Black Americans In History – W.E.B. du Bois

William Edward Burghardt du Bois (1868–1963) was a leading Black intellectual of his time. Well-known for his belief in full civil rights, he inspired generations of freedom fighters through his work as a sociologist, socialist, historian, Pan-Africanist, civil rights activist, author, writer, editor, and scholar at the historically black Atlanta University. He authored numerous books including The Souls of Black Folk, Black Reconstruction in America, John Brown, and The Philadelphia Negro: A Social Study. He co-founded the NAACP—the National Association for the Advancement of Colored People and created the organization’s official publication The Crisis magazine, for which he was its editor and writer of countless articles for Black rights and women’s rights, including women’s right to vote. Du Bois also co-found the Niagara Movement and the Pan African Congresses—both dedicated to obtaining civil rights for Black Americans with the latter dedicated to creating a sense of brotherhood and collaboration among all people of African descent, irrespective of where they currently live.

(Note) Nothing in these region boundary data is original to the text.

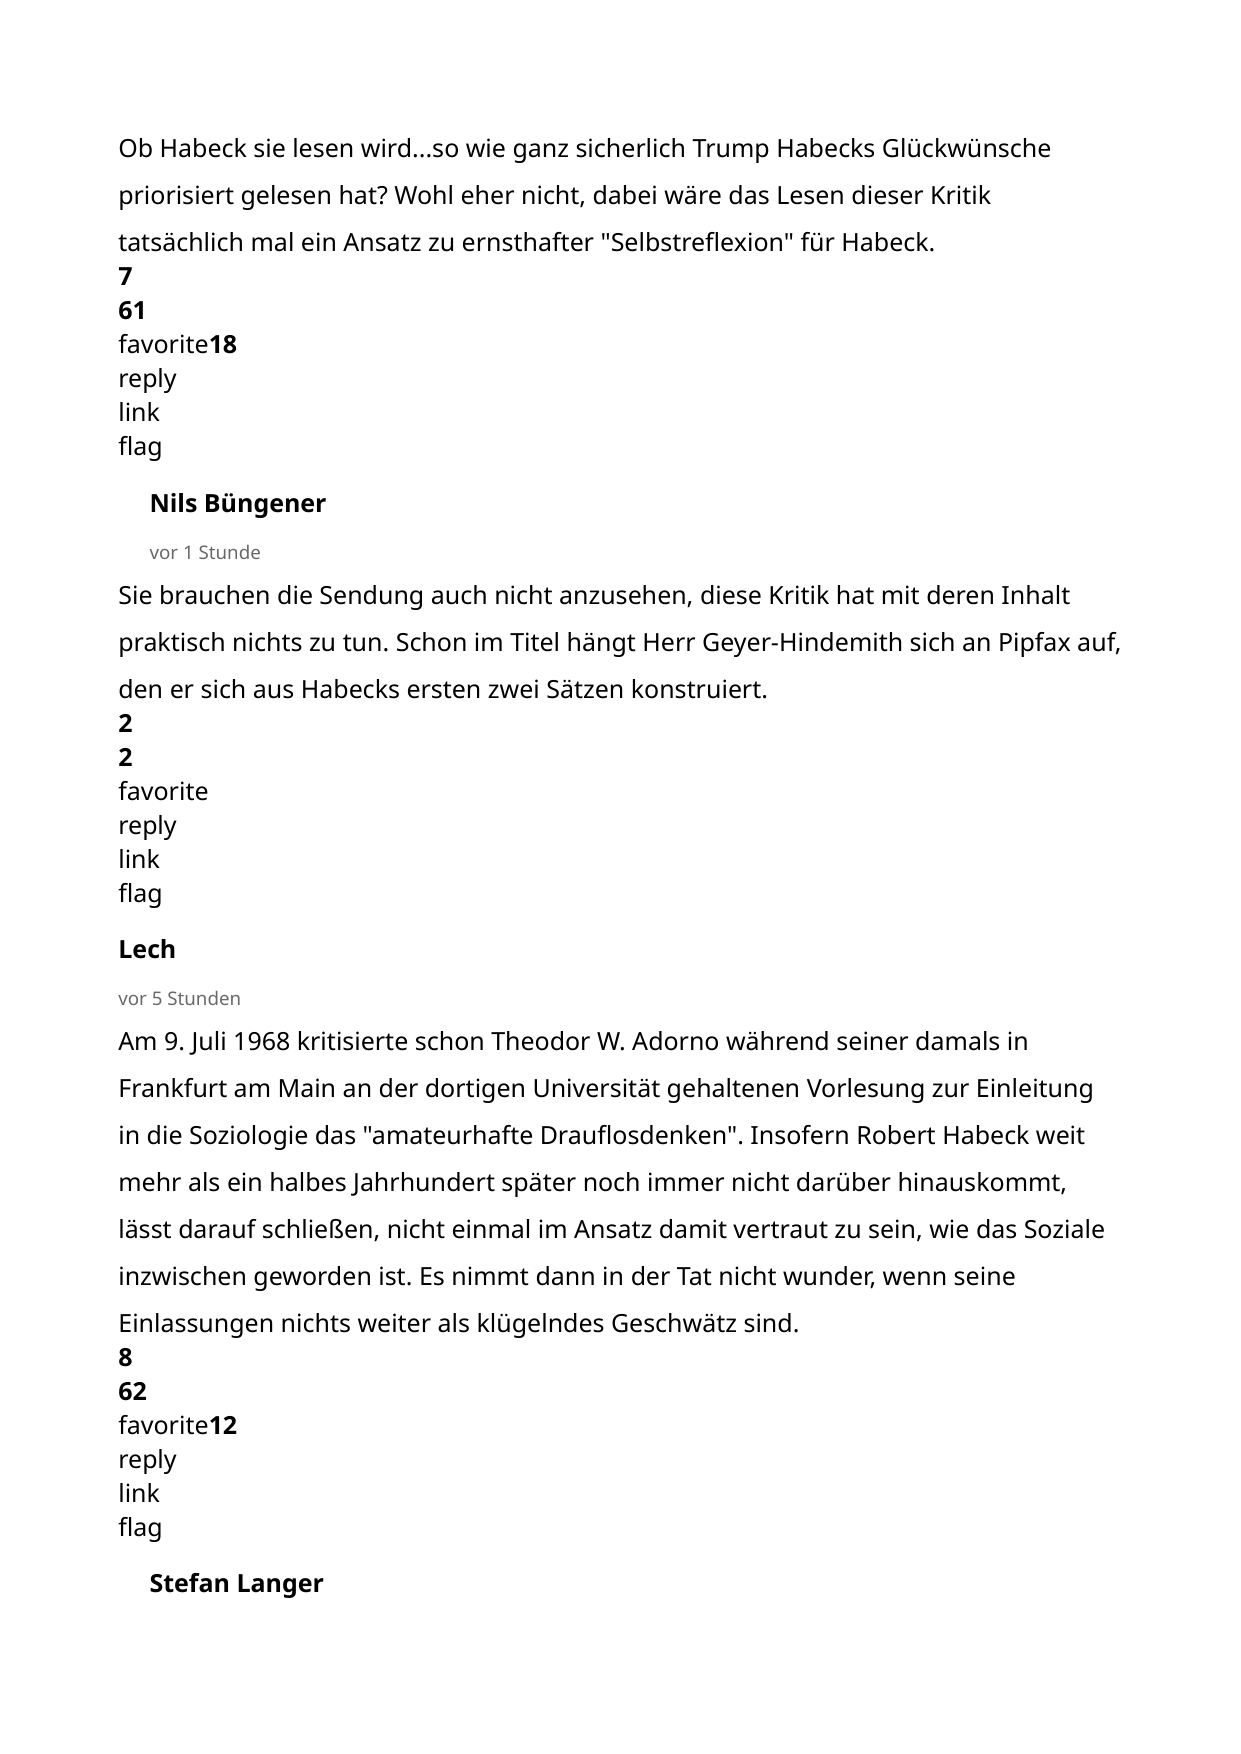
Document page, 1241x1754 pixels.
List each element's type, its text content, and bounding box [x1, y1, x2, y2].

text favorite12 [118, 1407, 1122, 1442]
text Sie brauchen die Sendung auch nicht anzusehen, diese Kritik hat mit deren Inhalt praktisch nichts zu tun. Schon im Titel hängt Herr Geyer-Hindemith sich an Pipfax auf, den er sich aus Habecks ersten zwei Sätzen konstruiert. [118, 565, 1122, 705]
text Am 9. Juli 1968 kritisierte schon Theodor W. Adorno während seiner damals in Frankfurt am Main an der dortigen Universität gehaltenen Vorlesung zur Einleitung in die Soziologie das "amateurhafte Drauflosdenken". Insofern Robert Habeck weit mehr als ein halbes Jahrhundert später noch immer nicht darüber hinauskommt, lässt darauf schließen, nicht einmal im Ansatz damit vertraut zu sein, wie das Soziale inzwischen geworden ist. Es nimmt dann in der Tat nicht wunder, wenn seine Einlassungen nichts weiter als klügelndes Geschwätz sind. [118, 1011, 1122, 1339]
text link [118, 842, 1122, 876]
text favorite18 [118, 327, 1122, 361]
text vor 1 Stunde [149, 535, 1122, 565]
text vor 5 Stunden [118, 982, 1122, 1011]
text favorite [118, 773, 1122, 807]
text reply [118, 361, 1122, 395]
text flag [118, 876, 1122, 910]
text 2 [118, 705, 1122, 739]
text Nils Büngener [149, 479, 1114, 519]
text 8 [118, 1339, 1122, 1373]
text link [118, 395, 1122, 429]
text Ob Habeck sie lesen wird...so wie ganz sicherlich Trump Habecks Glückwünsche priorisiert gelesen hat? Wohl eher nicht, dabei wäre das Lesen dieser Kritik tatsächlich mal ein Ansatz zu ernsthafter "Selbstreflexion" für Habeck. [118, 118, 1122, 259]
text flag [118, 429, 1122, 463]
text Stefan Langer [149, 1559, 1114, 1600]
text 62 [118, 1373, 1122, 1407]
text 61 [118, 293, 1122, 327]
text 2 [118, 739, 1122, 773]
text reply [118, 807, 1122, 842]
text Lech [118, 925, 1114, 966]
text link [118, 1476, 1122, 1510]
text reply [118, 1442, 1122, 1476]
text flag [118, 1510, 1122, 1544]
text 7 [118, 259, 1122, 293]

From The Souls of Black Folk, du Bois wrote, “It is a peculiar sensation, this double-consciousness, this sense of always looking at one’s self through the eyes of others, of measuring one’s soul by the tape of a world that looks on in amused contempt and pity. One ever feels his two-ness,—an American, a Negro; two souls, two thoughts, two unreconciled strivings; two warring ideals in one dark body, whose dogged strength alone keeps it from being torn asunder.

“The history of the American Negro is the history of this strife—this longing to attain self-conscious manhood, to merge his double self into a better and truer self. In this merging he wishes neither of the older selves to be lost. He does not wish to Africanize America, for America has too much to teach the world and Africa. He wouldn't bleach his Negro blood in a flood of white Americanism, for he knows that Negro blood has a message for the world. He simply wishes to make it possible for a man to be both a Negro and an American without being cursed and spit upon by his fellows, without having the doors of opportunity closed roughly in his face.”